You find her locked inside, you open doors,
you lift her off her buckled knees, breathe.

A knife of pain may bend you over double,
but hover, swing from your trapeze, breathe.

You grip your breath too tight, now let it fly
free from its cage, and like the bees, breathe.

Marry your lungs and air, let steel become
a sigh, be like a leafy breeze, breathe.

 

Mary MeriamMary Meriam is the author of The Lillian Trilogy (Headmistress Press, 2015). Her first collection, Conjuring My Leafy Muse (Headmistress Press, 2013), was nominated for the 2015 Poets’ Prize. Her second collection, Girlie Calendar (Headmistress Press, 2014), was selected for the 2016 American Library Association Over the Rainbow List. Her poems have appeared in 12 anthologies, including most recently, Measure for Measure: An Anthology of Poetic Meters (Penguin Random House, 2015). Poems are published or forthcoming in Literary Imagination, American Life in Poetry, Cimarron Review, Adrienne, Rattle, The New York Times, The Women’s Review of Books, and Prelude.
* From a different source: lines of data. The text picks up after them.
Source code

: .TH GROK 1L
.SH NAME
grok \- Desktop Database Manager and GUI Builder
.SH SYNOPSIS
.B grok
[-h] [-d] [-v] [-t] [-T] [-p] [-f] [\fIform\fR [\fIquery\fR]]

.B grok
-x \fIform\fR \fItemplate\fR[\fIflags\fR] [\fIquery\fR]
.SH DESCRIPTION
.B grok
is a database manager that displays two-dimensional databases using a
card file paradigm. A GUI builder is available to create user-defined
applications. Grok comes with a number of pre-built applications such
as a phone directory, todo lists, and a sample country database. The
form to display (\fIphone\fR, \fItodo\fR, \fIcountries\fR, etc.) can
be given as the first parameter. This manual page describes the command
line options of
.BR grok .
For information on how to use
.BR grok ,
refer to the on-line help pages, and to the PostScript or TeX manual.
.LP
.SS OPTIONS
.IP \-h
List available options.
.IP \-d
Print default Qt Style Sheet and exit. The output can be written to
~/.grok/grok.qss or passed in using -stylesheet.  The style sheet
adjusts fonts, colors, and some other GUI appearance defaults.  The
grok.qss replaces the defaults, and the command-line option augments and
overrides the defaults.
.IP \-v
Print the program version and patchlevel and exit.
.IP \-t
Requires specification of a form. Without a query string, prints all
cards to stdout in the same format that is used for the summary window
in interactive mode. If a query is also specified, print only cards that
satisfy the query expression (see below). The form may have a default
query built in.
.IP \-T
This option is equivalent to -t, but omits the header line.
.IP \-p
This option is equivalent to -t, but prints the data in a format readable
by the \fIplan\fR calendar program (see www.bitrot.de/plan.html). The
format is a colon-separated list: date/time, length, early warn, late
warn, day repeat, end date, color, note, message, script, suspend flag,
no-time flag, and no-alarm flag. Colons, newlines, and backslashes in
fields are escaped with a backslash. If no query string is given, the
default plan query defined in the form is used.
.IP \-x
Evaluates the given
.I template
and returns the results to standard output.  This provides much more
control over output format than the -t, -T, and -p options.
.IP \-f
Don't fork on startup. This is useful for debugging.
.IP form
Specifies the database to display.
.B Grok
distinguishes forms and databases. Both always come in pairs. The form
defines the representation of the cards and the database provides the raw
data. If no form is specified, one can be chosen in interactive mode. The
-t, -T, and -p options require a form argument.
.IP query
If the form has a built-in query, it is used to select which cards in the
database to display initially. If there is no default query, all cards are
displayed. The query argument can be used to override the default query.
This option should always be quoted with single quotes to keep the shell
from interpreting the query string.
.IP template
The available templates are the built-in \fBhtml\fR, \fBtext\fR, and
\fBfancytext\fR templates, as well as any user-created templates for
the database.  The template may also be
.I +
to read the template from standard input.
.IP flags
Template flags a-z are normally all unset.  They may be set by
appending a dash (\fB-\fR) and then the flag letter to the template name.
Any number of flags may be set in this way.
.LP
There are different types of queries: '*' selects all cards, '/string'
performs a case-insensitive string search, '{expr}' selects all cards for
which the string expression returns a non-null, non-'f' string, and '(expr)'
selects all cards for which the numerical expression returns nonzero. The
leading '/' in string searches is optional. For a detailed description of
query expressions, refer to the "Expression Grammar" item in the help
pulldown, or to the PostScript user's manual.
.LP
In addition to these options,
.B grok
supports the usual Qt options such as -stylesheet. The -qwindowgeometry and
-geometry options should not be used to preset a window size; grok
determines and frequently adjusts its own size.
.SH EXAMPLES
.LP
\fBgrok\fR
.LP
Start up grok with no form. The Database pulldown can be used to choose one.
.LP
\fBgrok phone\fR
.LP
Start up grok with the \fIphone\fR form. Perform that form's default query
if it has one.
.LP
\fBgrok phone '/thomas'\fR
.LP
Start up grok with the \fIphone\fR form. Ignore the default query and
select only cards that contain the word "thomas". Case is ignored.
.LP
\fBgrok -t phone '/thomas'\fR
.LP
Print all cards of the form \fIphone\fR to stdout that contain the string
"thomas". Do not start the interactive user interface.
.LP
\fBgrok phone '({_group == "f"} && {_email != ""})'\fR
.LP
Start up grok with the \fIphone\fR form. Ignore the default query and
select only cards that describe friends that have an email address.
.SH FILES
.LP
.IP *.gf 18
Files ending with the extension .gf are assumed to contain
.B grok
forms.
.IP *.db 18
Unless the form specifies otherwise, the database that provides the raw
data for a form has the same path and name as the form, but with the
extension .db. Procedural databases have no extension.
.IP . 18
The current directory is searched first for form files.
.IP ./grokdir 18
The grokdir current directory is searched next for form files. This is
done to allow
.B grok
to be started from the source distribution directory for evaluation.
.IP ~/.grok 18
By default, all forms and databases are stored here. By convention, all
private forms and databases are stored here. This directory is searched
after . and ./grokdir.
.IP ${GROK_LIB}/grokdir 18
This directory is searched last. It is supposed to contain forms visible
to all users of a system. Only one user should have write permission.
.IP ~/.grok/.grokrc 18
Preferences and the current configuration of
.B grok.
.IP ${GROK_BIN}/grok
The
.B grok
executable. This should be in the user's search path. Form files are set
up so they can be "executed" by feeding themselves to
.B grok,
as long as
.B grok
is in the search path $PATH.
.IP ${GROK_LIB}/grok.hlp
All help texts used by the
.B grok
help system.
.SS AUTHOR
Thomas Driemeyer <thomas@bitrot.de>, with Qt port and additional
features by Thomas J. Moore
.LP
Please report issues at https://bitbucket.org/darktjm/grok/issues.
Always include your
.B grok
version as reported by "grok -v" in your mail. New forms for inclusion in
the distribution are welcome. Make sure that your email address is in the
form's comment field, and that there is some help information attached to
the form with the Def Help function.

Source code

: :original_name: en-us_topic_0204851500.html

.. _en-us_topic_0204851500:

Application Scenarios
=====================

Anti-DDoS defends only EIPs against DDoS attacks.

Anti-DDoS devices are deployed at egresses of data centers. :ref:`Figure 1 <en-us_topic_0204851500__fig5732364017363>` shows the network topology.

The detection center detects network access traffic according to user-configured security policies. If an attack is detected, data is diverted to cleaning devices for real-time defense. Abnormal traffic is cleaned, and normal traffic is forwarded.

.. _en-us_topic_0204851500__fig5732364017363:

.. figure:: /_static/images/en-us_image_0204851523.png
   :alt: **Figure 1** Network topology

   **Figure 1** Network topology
This poem appeared in The Lillian Trilogy.

Poem 319 ± April 18, 2016

Darius Stewart
The Terribly Beautiful

To say this is the story of our lives.
Who is to say there is a story at all?
To be enchanted by a tune—
“Clair de Lune” from Suite Bergamasque
when we complain moonlight pales
finer features of the disrobed body:
your sinewy muscles, my clumsy limbs.
To endure amaryllis blossoms season after season,
but the fly’s life will last no longer
than the passing of one hour to the next.
To be the river that empties into the gulf,
& the gulf that destroys land
on which our houses are built.
To misunderstand the world we grieve.
To understand the grief.

Darius StewartDarius Stewart is the author of three chapbooks: The Terribly Beautiful (2006), Sotto Voce (2008), each of which was an Editor’s Choice Selection in the Main Street Rag Poetry Chapbook Series, and The Ghost the Night Becomes (2014), winner of the Gertrude Press Poetry Chapbook Prize. He earned an M.F.A. from the Michener Center for Writers, where he was a James A. Michener Fellow in poetry, and lives in Knoxville, TN with his dog Philip J. “Fry.”

This poem appeared in The Terribly Beautiful.

Poem 318 ± April 17, 2016

Renée E. D’Aoust
If Sappho Owned a Dog

but I to you of a white goat, not goat, but brown hound, her arms drop, her knees buckle, she collapses, the hound stands next to her, wagging in a frenzy, licking her face, squeaking, squeaking. Nogod appears. One drop of water—Truffle licks it. Another drop of water—Truffle licks it. And the rain comes down. The killer of rabbits sits on his haunches. He licks the tears, the rain, the waterfall. All burst.

 

Renee D'AoustRenée E. D’Aoust’s first book, Body of a Dancer (Etruscan Press, 2011) was a ForeWord Reviews “Book of the Year” finalist (memoir category). For more information, please follow Renée @idahobuzzy and visit her website, reneedaoust.com.

This poem appared in Rhino and in the anthology Animal Companions, Animal Doctors, Animal People, Hilde Weisert and Elizabeth Arnold Stone, editors (Ontario Veterinary College).